Ku ku…ku ku...ku ku...ku ku...ku ku...
Ku ku…ku ku...ku ku...ku ku...ku ku...

Walau tidak sepenuhnya terwakili. Buku dengan latar langit biru itu memberi karakter kuat. Setidaknya pada gambar siluet seorang perempuan yang melompati pagar dan burung-burung yang berterbangan. Yang mewakili keinginan akan “kebebasan”. Dan itu mewakili cerita yang terdapat dalam buku itu yaitu tentang “makkunrai” yang berarti perempuan dalam bahasa Bugis.

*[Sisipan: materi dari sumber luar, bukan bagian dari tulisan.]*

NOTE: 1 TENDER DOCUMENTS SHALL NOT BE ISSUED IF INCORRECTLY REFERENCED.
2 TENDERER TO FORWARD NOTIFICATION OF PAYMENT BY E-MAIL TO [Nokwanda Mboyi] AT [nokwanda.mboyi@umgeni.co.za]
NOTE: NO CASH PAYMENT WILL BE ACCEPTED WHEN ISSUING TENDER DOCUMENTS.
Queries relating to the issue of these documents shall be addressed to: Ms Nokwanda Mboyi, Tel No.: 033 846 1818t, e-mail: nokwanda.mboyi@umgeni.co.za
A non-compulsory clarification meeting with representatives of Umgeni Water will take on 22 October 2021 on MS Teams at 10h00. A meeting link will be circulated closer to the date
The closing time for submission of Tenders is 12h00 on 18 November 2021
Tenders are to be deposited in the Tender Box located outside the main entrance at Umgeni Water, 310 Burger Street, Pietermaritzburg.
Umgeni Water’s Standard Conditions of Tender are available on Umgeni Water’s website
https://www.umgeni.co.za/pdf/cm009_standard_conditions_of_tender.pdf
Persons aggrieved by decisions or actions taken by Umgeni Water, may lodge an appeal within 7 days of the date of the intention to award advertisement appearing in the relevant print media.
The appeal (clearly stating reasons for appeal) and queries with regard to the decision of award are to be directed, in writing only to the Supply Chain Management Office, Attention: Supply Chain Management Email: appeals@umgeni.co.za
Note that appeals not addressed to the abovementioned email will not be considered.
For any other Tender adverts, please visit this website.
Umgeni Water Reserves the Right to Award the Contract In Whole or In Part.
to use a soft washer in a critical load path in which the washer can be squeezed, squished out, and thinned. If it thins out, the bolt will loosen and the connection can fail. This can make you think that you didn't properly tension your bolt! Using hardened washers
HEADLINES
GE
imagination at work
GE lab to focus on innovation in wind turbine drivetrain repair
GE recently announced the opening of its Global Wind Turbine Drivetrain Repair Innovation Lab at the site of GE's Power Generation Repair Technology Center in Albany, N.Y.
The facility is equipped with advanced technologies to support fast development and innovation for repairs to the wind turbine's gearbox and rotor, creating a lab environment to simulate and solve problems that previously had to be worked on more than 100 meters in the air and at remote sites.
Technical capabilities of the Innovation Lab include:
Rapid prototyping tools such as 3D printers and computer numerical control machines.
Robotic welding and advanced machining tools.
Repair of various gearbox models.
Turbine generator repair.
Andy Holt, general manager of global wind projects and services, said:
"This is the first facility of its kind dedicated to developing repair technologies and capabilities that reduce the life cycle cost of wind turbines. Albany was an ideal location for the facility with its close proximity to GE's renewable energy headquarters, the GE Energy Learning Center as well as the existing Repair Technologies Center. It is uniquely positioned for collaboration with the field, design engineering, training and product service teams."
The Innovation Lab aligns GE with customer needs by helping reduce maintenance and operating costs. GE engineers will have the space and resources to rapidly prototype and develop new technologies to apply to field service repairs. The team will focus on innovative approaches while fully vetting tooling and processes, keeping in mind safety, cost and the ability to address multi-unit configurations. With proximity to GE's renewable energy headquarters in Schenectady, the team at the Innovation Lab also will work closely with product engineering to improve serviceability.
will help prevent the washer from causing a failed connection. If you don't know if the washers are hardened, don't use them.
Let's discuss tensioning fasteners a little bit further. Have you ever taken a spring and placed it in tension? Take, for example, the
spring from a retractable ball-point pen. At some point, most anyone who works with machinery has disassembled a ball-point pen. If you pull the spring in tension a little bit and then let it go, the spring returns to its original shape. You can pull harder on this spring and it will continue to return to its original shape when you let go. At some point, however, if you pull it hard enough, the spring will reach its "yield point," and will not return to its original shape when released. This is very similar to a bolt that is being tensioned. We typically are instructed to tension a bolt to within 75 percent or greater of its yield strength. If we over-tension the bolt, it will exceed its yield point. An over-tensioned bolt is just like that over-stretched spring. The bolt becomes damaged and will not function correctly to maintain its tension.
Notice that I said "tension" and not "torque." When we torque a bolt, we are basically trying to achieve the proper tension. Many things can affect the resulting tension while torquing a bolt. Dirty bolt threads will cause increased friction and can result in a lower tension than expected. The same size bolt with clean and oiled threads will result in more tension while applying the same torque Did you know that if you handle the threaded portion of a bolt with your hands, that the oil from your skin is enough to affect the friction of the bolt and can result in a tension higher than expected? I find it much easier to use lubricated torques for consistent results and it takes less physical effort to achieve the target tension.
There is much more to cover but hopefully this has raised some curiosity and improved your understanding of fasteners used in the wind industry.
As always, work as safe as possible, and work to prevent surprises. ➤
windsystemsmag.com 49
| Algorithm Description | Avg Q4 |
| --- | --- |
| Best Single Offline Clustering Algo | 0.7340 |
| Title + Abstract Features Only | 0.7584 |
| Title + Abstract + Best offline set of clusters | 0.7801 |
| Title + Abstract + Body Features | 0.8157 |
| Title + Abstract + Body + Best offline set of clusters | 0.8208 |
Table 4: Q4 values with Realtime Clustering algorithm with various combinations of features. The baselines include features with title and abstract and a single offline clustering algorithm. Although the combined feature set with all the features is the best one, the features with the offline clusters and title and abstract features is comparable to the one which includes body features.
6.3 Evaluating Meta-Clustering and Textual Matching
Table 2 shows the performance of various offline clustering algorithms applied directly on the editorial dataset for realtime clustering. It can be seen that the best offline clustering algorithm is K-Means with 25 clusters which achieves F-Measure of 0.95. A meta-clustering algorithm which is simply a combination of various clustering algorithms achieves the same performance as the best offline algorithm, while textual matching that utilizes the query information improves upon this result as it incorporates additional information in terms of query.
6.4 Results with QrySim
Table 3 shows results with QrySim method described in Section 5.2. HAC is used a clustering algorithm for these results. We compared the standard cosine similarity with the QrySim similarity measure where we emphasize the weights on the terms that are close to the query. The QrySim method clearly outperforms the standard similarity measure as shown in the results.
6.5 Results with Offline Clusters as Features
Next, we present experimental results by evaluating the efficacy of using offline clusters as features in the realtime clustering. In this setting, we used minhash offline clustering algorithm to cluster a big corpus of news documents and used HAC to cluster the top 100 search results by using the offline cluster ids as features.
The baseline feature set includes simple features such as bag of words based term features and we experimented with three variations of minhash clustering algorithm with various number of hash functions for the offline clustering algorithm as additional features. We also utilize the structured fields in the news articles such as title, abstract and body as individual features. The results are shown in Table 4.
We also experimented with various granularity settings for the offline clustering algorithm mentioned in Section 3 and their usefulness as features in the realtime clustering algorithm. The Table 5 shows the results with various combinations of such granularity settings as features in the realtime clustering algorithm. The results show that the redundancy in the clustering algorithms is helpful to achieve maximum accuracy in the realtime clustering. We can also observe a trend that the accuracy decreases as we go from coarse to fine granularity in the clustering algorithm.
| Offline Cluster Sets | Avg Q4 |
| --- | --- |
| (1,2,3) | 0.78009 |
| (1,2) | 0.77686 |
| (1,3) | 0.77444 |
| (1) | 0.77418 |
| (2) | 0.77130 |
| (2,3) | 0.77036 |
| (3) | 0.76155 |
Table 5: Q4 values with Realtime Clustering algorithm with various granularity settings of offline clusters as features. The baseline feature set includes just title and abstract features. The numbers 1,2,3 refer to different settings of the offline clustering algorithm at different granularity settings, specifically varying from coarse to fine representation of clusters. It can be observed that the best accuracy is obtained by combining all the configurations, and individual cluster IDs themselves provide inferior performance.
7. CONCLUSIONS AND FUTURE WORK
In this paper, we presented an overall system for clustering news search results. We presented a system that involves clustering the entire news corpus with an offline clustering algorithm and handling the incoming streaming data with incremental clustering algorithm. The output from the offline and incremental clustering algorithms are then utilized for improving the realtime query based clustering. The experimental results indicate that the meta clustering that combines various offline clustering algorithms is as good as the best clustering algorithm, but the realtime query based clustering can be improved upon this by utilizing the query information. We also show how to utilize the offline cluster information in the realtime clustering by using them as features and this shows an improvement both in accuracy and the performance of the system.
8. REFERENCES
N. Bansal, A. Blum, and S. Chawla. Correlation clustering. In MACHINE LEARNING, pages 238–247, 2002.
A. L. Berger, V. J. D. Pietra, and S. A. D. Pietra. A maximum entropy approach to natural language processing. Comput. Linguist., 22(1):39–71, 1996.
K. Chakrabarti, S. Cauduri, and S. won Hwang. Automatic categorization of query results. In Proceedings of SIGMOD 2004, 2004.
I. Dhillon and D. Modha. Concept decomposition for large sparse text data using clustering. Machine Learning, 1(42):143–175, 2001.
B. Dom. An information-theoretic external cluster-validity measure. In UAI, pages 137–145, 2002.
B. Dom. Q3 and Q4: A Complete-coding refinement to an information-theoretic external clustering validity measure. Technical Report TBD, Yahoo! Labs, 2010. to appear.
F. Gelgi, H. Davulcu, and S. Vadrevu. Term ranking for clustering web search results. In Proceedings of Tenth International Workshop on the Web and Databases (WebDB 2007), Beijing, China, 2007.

Buku yang berisi 11 cerpen ini, menarik disetiap ceritanya. Pemilihan kata yang humoris dan mengalir membuat kita saat membaca ingin segera melahap semua isinya. Kelucuan, keharuan, kegusaran, dan miris kadang kita temukan dalam satu cerita. Melihat setting dari setiap cerita di dalamnya, tahulah kita kalau sang penulis banyak membaca dan melakukan riset guna mendapatkan gambaran yang benar tentang suatu tempat.

Setiap makkunrai yang menjadi tokoh utama dalam cerita-cerita ini membawa misi tentang kesetaraan. Atau paling tidak ingin mendapatkan posis setara dalam segala hal. Pesan perjuangan para makkunrai juga kuat. Dimana para makunrai tetap memperjuangkan kehendak bebasnya dalam situasi yang sering tidak menguntungkan bagi mereka, disebabkan meraka makkunrai. Cerita di dalamnya semakin asyik saat mengangkat polemik yang terjadi disekitar kita dan diceritakan dengan ringan. Dimana sentilan terhadap sosial politik dalam negeri dan kondisi dunia secara global di sajikan dengan baik. Seakan kita menyantap hidangan baru yang membuka mata tentang sekeliling kita.

Membaca buku Lily ini saya seperti melihat Kartini dalam surat-surat kepada sahabatnya. Agak jauh dari kehendak bebas para makkunrai yang banyak terjadi di negeri ini. Setidaknya banyak tokoh dalam Makkunrai dari cerita ini hanya berputar-putar pada dirinya sendiri. Ya, mereka adalah Kartini dalam kotaknya bagi saya.

Namun begitu sindiran yang di hadirkan dalam makunrai berjalan laju dari masa lalu sampai dengan kekinian. Membuat mengenang keadaan masa lalu dan sekarang dengan terang. Cerpen ini penuh inspirasi bagi penulis untuk dapat menulis indah. Saya sangat suka dalam pemilihan kalimat serta emosi yang di hadirkan dalam buku ini. Apa lagi bahasa yang humoris dan renyah seperti dalam Nua, Diani dan lelaki Bejat

“ kami para warga kota mencintai mie pangsit ayam Kios Maryana menaikkan bendera setengah tiang. Kami berkabung. Sejak kasus perselingkuhan Akoh, pemilik kios itu menjadi pembicaraan hangat.

Perubahan ini jelas membuat kami para penggemar mie pangsit ayam buatan suami istri itu, terguncang dan kehilangan arah”

Jadi saya ucapkan selamat untuk Makkunrai bernama Lily Yulianti Farid atas inspirasi untuk menulis. Dan untuk Daeng Nuntung atas pinjaman bukunya.